WHAT TO WORK ON:
**1)** Reproduce the passage of the forum thread on the Skogli seminar from "1. Kalliope" up to and including "in original version.".
**2)** In the forum thread on the Skogli seminar, condense the paragraph beginning "@andypants Skogli is not that bad" into a short bulleted list of its main facts.

ME-seminar in Norway with Lillebeth Larun. LP-paper recommended as preparation literature

Discussion in 'Psychosomatic news - ME/CFS and Long Covid' started by Kalliope, Feb 19, 2019.

  1. Kalliope

    Kalliope Senior Member (Voting Rights)

    Messages:
    6,286
    Location:
    Norway
    Skogli Rehabilitation Center has worked with ME patients for several years.
    It's disturbing to see their program of an upcoming Network conference for health personell working with CFS/ME in March. Lillebeth Larun seems to still be acknowledged as an authority in this field and why on earth would they recommend one of Crawley's paper on Lightning Process?

    Here is the program in original version.

    I have translated the main part:

    Latest news from CFS/ME research - by Lillebeth Larun PhD and physiotherapist
    CFS/ME - What do we do when the patient is sent by the Labour and Welfare Administration? - by counselling doctor in the Labour and Welfare Administration/GP Njål Flem Mæland
    Handling CFS/ME with ACT as tool - Julie Aasvik Phd in neuromedicine

    Lunch with networking

    CFS/ME and emotional reactions - specialist in psychology Nils Erik Haugen

    They recommend following literature as preparation:
    Clinical and cost-effectiveness of the Lightning Process in addition to specialist medical care for paediatric chronic fatigue syndrome: randomised control trial
    https://adc.bmj.com/content/103/2/155

    Fatigue in adults with post-infectious fatigue syndrome: a qualitative content analysis
    https://www.ncbi.nlm.nih.gov/pmc/articles/PMC4662830/
     
    MSEsperanza, Ravn, DokaGirl and 10 others like this.
  2. andypants

    andypants Senior Member (Voting Rights)

    Messages:
    1,334
    Location:
    Norway
    :arghh::banghead:

    I’m up for a stay at Skogli (not by choice) and chose them because of the good reputation they have among PwME. This does not make me feel any better about being made to go there.
     
  3. Kalliope

    Kalliope Senior Member (Voting Rights)

    Messages:
    6,286
    Location:
    Norway
    I'm sorry to hear that, @andypants I understand your reluctance :(
     
  4. benji

    benji Senior Member (Voting Rights)

    Messages:
    167
    @andypants Skogli is not that bad, I was there fall 2018. I had a good “vacation” from my normal surroundings there, and I managed to attended most of the classes. That meant I had to have the meals in my room, but so be it. The place, the rooms, the people and the surroundings are great. What theory behind the illness they seem not to lay so much weight on, and I didn’t either. The lessons were interesting anyway.
     
    Amw66, MSEsperanza, Ravn and 8 others like this.
  5. inox

    inox Senior Member (Voting Rights)

    Messages:
    539
    Location:
    Norway
    I'm guessing Skogli itself isn't the main problem with this program - look at the co-hosts. Among them 'the national competence service' :wtf:
     
    Ravn, ladycatlover, Atle and 6 others like this.
  6. Esther12

    Esther12 Senior Member (Voting Rights)

DATASET RECORDS:
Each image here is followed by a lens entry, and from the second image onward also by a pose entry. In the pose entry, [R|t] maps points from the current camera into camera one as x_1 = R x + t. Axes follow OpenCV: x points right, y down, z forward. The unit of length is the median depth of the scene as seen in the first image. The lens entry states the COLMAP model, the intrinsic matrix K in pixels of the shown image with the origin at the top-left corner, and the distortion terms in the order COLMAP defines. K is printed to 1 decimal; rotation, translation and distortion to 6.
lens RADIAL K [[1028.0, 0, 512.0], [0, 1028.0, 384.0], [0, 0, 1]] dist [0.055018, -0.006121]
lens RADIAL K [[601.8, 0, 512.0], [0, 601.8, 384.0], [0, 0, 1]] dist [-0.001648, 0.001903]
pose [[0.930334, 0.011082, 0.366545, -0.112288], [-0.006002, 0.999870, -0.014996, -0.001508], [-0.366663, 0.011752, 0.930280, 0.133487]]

---

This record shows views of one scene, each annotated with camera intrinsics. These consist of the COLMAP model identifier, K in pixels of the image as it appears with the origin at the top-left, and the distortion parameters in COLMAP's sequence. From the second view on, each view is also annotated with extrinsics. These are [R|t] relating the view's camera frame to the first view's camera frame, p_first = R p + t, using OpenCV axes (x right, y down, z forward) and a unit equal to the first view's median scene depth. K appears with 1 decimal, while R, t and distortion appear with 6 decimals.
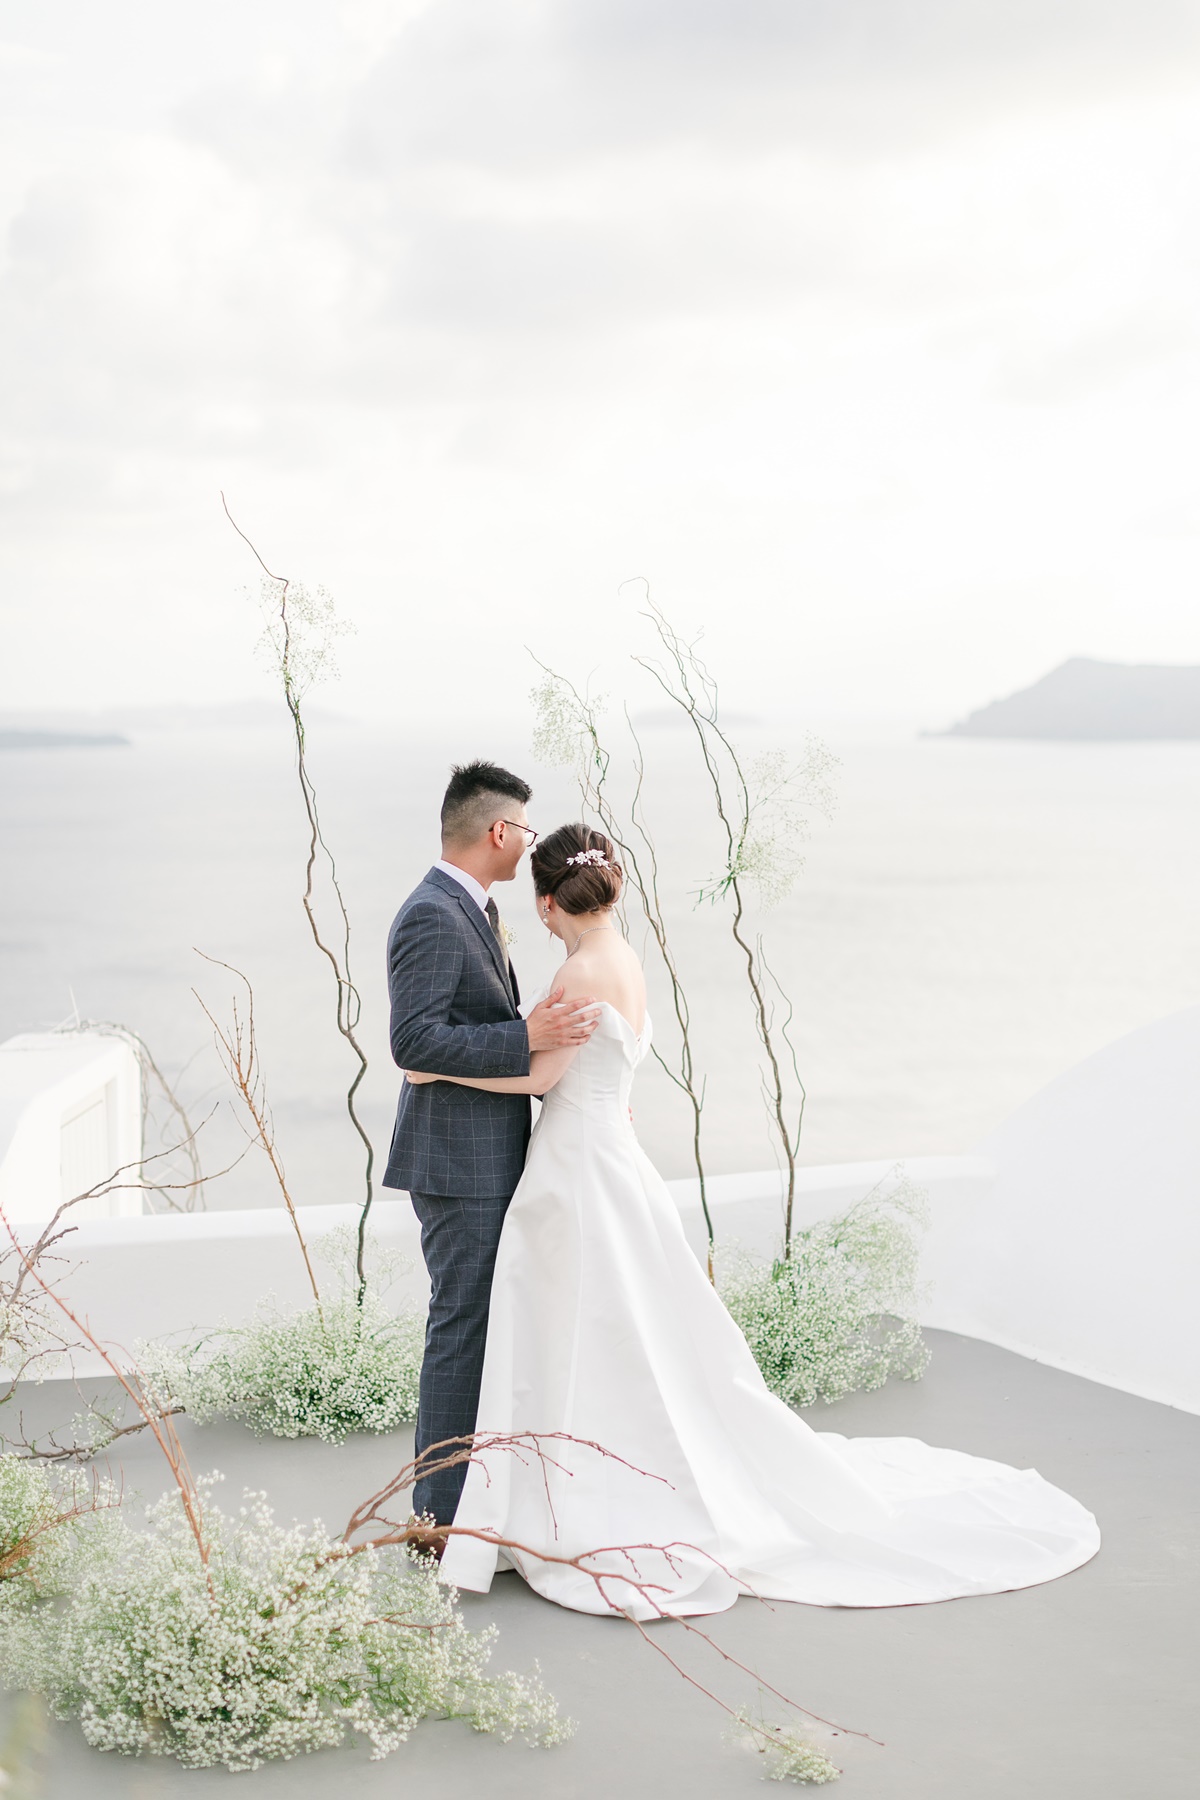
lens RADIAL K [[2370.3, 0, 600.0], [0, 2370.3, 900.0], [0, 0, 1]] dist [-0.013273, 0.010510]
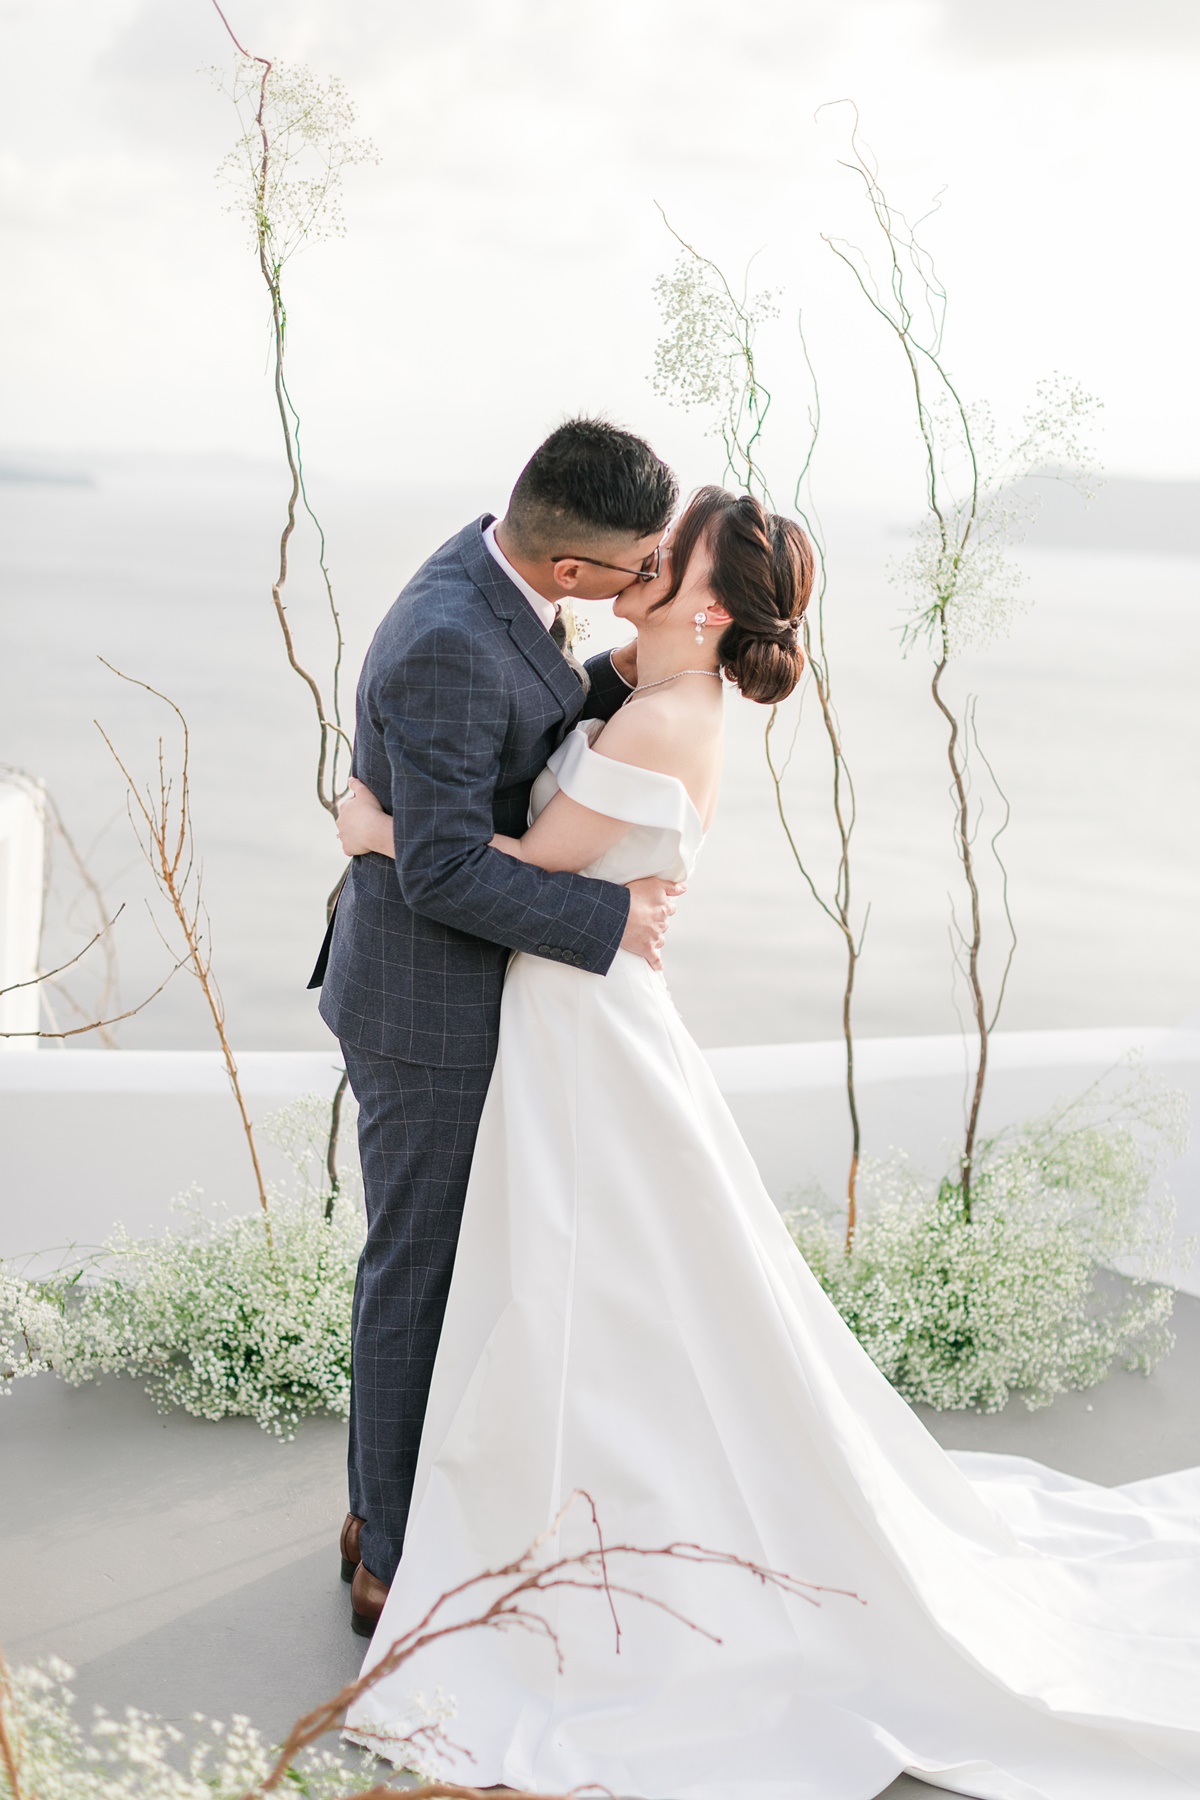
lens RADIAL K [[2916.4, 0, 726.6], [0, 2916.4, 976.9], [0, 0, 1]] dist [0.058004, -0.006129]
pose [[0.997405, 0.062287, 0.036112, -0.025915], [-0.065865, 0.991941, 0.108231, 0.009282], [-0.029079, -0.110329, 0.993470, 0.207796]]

SOLUTIONS TO THE PROBLEMS:
**1)**
1. Kalliope

    Kalliope Senior Member (Voting Rights)

    Messages:
    6,286
    Location:
    Norway
    Skogli Rehabilitation Center has worked with ME patients for several years.
    It's disturbing to see their program of an upcoming Network conference for health personell working with CFS/ME in March. Lillebeth Larun seems to still be acknowledged as an authority in this field and why on earth would they recommend one of Crawley's paper on Lightning Process?

    Here is the program in original version.

**2)**
- Stayed at Skogli in fall 2018 and found it a good break from normal surroundings
- Attended most of the classes, which meant having meals in the room
- The place, rooms, people and surroundings are great
- Little weight is placed on theory behind the illness
- The lessons were interesting anyway